Gesetzestext

 

(1) Jeder an bestimmten Gerichtsverfahren Beteiligte kann gerichtliche Schriftstücke unmittelbar durch Amtspersonen, Beamte oder sonstige zuständige Personen des Mitgliedstaats, in dem Zustellung beantragt wird, zustellen lassen, sofern eine solche unmittelbare Zustellung nach dem Recht dieses Mitgliedstaats zulässig ist.

(2) Ein Mitgliedstaat, der die unmittelbare Zustellung zulässt, informiert die Kommission darüber, welche Berufsgruppen oder qualifizierten Personen in ihrem Hoheitsgebiet die unmittelbare Zustellung von Schriftstücken vornehmen dürfen.
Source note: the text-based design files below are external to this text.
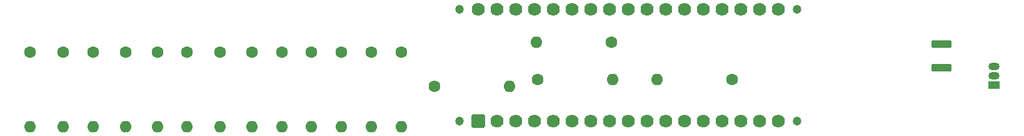
<source format=gbr>
%TF.GenerationSoftware,KiCad,Pcbnew,7.0.9*%
%TF.CreationDate,2025-01-11T11:52:05-05:00*%
%TF.ProjectId,PropellerClock,50726f70-656c-46c6-9572-436c6f636b2e,rev?*%
%TF.SameCoordinates,Original*%
%TF.FileFunction,Soldermask,Bot*%
%TF.FilePolarity,Negative*%
%FSLAX46Y46*%
G04 Gerber Fmt 4.6, Leading zero omitted, Abs format (unit mm)*
G04 Created by KiCad (PCBNEW 7.0.9) date 2025-01-11 11:52:05*
%MOMM*%
%LPD*%
G01*
G04 APERTURE LIST*
G04 Aperture macros list*
%AMRoundRect*
0 Rectangle with rounded corners*
0 $1 Rounding radius*
0 $2 $3 $4 $5 $6 $7 $8 $9 X,Y pos of 4 corners*
0 Add a 4 corners polygon primitive as box body*
4,1,4,$2,$3,$4,$5,$6,$7,$8,$9,$2,$3,0*
0 Add four circle primitives for the rounded corners*
1,1,$1+$1,$2,$3*
1,1,$1+$1,$4,$5*
1,1,$1+$1,$6,$7*
1,1,$1+$1,$8,$9*
0 Add four rect primitives between the rounded corners*
20,1,$1+$1,$2,$3,$4,$5,0*
20,1,$1+$1,$4,$5,$6,$7,0*
20,1,$1+$1,$6,$7,$8,$9,0*
20,1,$1+$1,$8,$9,$2,$3,0*%
G04 Aperture macros list end*
%ADD10C,1.600000*%
%ADD11O,1.600000X1.600000*%
%ADD12R,1.500000X1.050000*%
%ADD13O,1.500000X1.050000*%
%ADD14C,1.200000*%
%ADD15RoundRect,0.102000X0.787400X-0.787400X0.787400X0.787400X-0.787400X0.787400X-0.787400X-0.787400X0*%
%ADD16C,1.778800*%
%ADD17RoundRect,0.102000X-1.250000X-0.375000X1.250000X-0.375000X1.250000X0.375000X-1.250000X0.375000X0*%
G04 APERTURE END LIST*
D10*
%TO.C,R1*%
X130028800Y-83566000D03*
D11*
X130028800Y-93726000D03*
%TD*%
D10*
%TO.C,R14*%
X148463000Y-87299800D03*
D11*
X158623000Y-87299800D03*
%TD*%
D10*
%TO.C,R6*%
X109778800Y-83566000D03*
D11*
X109778800Y-93726000D03*
%TD*%
%TO.C,R18*%
X148361400Y-82194400D03*
D10*
X158521400Y-82194400D03*
%TD*%
%TO.C,R10*%
X92710000Y-83540600D03*
D11*
X92710000Y-93700600D03*
%TD*%
D12*
%TO.C,U2*%
X210286600Y-88061800D03*
D13*
X210286600Y-86791800D03*
X210286600Y-85521800D03*
%TD*%
D10*
%TO.C,R5*%
X113828800Y-83566000D03*
D11*
X113828800Y-93726000D03*
%TD*%
D10*
%TO.C,R8*%
X84251800Y-83540600D03*
D11*
X84251800Y-93700600D03*
%TD*%
D10*
%TO.C,R7*%
X79781400Y-83540600D03*
D11*
X79781400Y-93700600D03*
%TD*%
%TO.C,R17*%
X144703800Y-88163400D03*
D10*
X134543800Y-88163400D03*
%TD*%
%TO.C,R12*%
X101015800Y-83540600D03*
D11*
X101015800Y-93700600D03*
%TD*%
D10*
%TO.C,R13*%
X105511600Y-83566000D03*
D11*
X105511600Y-93726000D03*
%TD*%
D14*
%TO.C,MS1*%
X137896600Y-92964000D03*
X183616600Y-92964000D03*
X137896600Y-77724000D03*
X183616600Y-77724000D03*
D15*
X140436600Y-92964000D03*
D16*
X142976600Y-92964000D03*
X145516600Y-92964000D03*
X148056600Y-92964000D03*
X150596600Y-92964000D03*
X153136600Y-92964000D03*
X155676600Y-92964000D03*
X158216600Y-92964000D03*
X160756600Y-92964000D03*
X163296600Y-92964000D03*
X165836600Y-92964000D03*
X168376600Y-92964000D03*
X170916600Y-92964000D03*
X173456600Y-92964000D03*
X175996600Y-92964000D03*
X178536600Y-92964000D03*
X181076600Y-92964000D03*
X181076600Y-77724000D03*
X178536600Y-77724000D03*
X175996600Y-77724000D03*
X173456600Y-77724000D03*
X170916600Y-77724000D03*
X168376600Y-77724000D03*
X165836600Y-77724000D03*
X163296600Y-77724000D03*
X160756600Y-77724000D03*
X158216600Y-77724000D03*
X155676600Y-77724000D03*
X153136600Y-77724000D03*
X150596600Y-77724000D03*
X148056600Y-77724000D03*
X145516600Y-77724000D03*
X142976600Y-77724000D03*
X140436600Y-77724000D03*
%TD*%
D10*
%TO.C,R11*%
X96977200Y-83540600D03*
D11*
X96977200Y-93700600D03*
%TD*%
D10*
%TO.C,R4*%
X117878800Y-83566000D03*
D11*
X117878800Y-93726000D03*
%TD*%
D10*
%TO.C,R3*%
X121928800Y-83566000D03*
D11*
X121928800Y-93726000D03*
%TD*%
D10*
%TO.C,R2*%
X125978800Y-83566000D03*
D11*
X125978800Y-93726000D03*
%TD*%
D10*
%TO.C,R9*%
X88315800Y-83540600D03*
D11*
X88315800Y-93700600D03*
%TD*%
D10*
%TO.C,R16*%
X174853600Y-87223600D03*
D11*
X164693600Y-87223600D03*
%TD*%
D17*
%TO.C,B1*%
X203160800Y-82398200D03*
X203160800Y-85648200D03*
%TD*%
M02*

</source>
Die Kommission macht diese Informationen im Europäischen Justizportal zugänglich.

 

Rn 1

Die Vorschrift ermöglicht eine beschleunigte Zustellung im Parteibetrieb ohne Einschaltung einer Übermittlungsstelle. Für Verfahren vor deutschen Gerichten verbleibt damit nur ein enger Anwendungsbereich (s insb §§ 750 I, 829, 929 II, s.a. § 166 Rn 2 und § 191 Rn 2). Ist nach dem deutschen Verfahrensrecht im Parteibetrieb zuzustellen und ist dies auch nach dem Recht des Empfangsmitgliedsstaats zulässig, ist zwingend der Weg der unmittelbaren Zustellung zu beschreiten (Frankf NJW-RR 21, 211 [OLG Karlsruhe 07.12.2020 - 9 U 34/19], anders LG Köln, GRURPrax 22, 562). Unmittelbare Zustellungen in ausländischen Verfahren sollen nach der Mitteilung der Bundesregierung nur zulässig sein, wenn das zuzustellende Schriftstück funktionell einem solchen entspricht, für das auch in Deutschland eine Zustellung im Parteibetrieb eröffnet wäre (ebenso Vollkommer/Huber NJW 09, 1105, 1109). Eine solche funktionell beschränkte Zulässigkeit ist Art 20 EuZVO aber fremd, wie sich nun auch deutlich aus dessen Abs 2 ergibt (ebenso MüKoZPO/Rauscher Art 15 Rz 9, vgl auch St/J/Domej; ausf Fabig/Windau NJW 22, 1977 Rz 9).

 

Rn 2

Welche europäischen Länder eine Parteizustellung kennen, ist der jeweiligen Länderseite im Europäischen Justizportal (https://e-justice.europa.eu/content_serving_documents-373-de.do) zu entnehmen. Dort wird außerdem bekannt gemacht, welche Berufsgruppen oder qualifizierten Personengruppen zur unmittelbaren Zustellung befugt sind, die Mitgliedsstaaten teilen dies der Kommission gem Abs 2 mit. In Deutschland erfolgt die Zustellung durch den Gerichtsvollzieher (§ 192), an den sich die betreibende Partei unmittelbar zu wenden hat. Die Übermittlungs- und Empfangsstellen gem Art 3 und 4 sind nicht einzuschalten.